What is a “Hungarian Makarov”?

The answer is, “A misnomer for a pistol that never existed.”  No actual Makarov-pattern pistol was made in Hungary (or Czechoslovakia) though other makes of compact semiautos chambered for the 9x18mm Makarov certainly were.  True Makarov pistols have been made in Russia, China, East Germany, Germany (after being reunited) and Bulgaria. Makarovs are usually seen in 9x18mm though some can be found in .380 ACP.  The most-common 9x18mm Makarov pistols I’ve seen use a single-stack 8-round magazine though some 10-shot double-stack versions were manufactured in Russia as well.


Here is a typical East German Makarov 9x18mm pistol.  If you have a pistol that is supposed to be a Makarov, it will look like this one.  The stocks may be a different color or have a star in them, but the gun will appear very much like this one. Makarov stocks are a one-piece affair with a single screw attaching them to the frame with a single screw located on the rear of the stocks.

 I am aware of one Makarov coming from the factory with an adjustable rear sight.  It is of Russian manufacture and is designated as the “IJ70” model. I have no real information on the double-stack version Makarovs.

The Makarov is a popular design due to its (once) low price coupled with extreme reliability.  That surplus 9x18mm could be had at very attractive prices helped more than a little as well.  In my opinion, some advertisers selling other make pistols in this caliber really emphasized the “Makarov” in the cartridge designation such that it could easily appear that the actual handgun being sold was a Makarov when that simply was not the case.


I do not own anything in 9x18mm Makarov other than Makarov-pattern pistols.  This is a Hungarian FEG .380 ACP but is very similar to an FEG model sold which is chambered for the 9x18mm Makarov.  (I believe that the version chambered in 9x18mm had a light-colored aluminum frame. The frame on this gun is aluminum but is painted black from the factory.) Makarov pistols are of all-steel construction and the most have chrome-lined barrels. The FEG’s do not.

Understand that I am not necessarily “knocking” FEG pistols or others sometimes mistaken for or sold as Makarovs. The FEG Model PMK-380 shown above doesn’t have the best finish, but it has proven reliable and accurate, but it is not the Makarov design and never has been.

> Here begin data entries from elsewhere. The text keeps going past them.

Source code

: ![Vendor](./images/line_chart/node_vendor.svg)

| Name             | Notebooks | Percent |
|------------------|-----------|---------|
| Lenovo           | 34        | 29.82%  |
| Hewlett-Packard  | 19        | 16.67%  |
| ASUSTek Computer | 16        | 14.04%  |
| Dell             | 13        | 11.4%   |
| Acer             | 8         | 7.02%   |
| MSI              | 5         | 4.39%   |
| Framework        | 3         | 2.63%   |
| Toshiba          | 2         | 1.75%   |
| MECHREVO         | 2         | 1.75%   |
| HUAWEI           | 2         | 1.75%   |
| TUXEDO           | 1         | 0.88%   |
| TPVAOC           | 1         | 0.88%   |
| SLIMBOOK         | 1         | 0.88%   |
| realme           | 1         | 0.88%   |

I believe some advertising was engineered to enhance sales of “non-Maks” as the Real McCoy because of the generally good reputation and popularity of the rugged and inexpensive Makarov handgun.  I am equally sure that some “honest mistakes” by buyers were made as well.

For more information on Makarovs, drop by www.makarov.com and look around. The owners have kindly left much useful information there for folks interested in Makarovs.  Hopefully this article might help folks better understand if they’re buying a real Makarov…since they cost considerably more now and are getting harder to find. If a fellow is coughing up the money for a Mak, I would like to see him get just that…a Mak!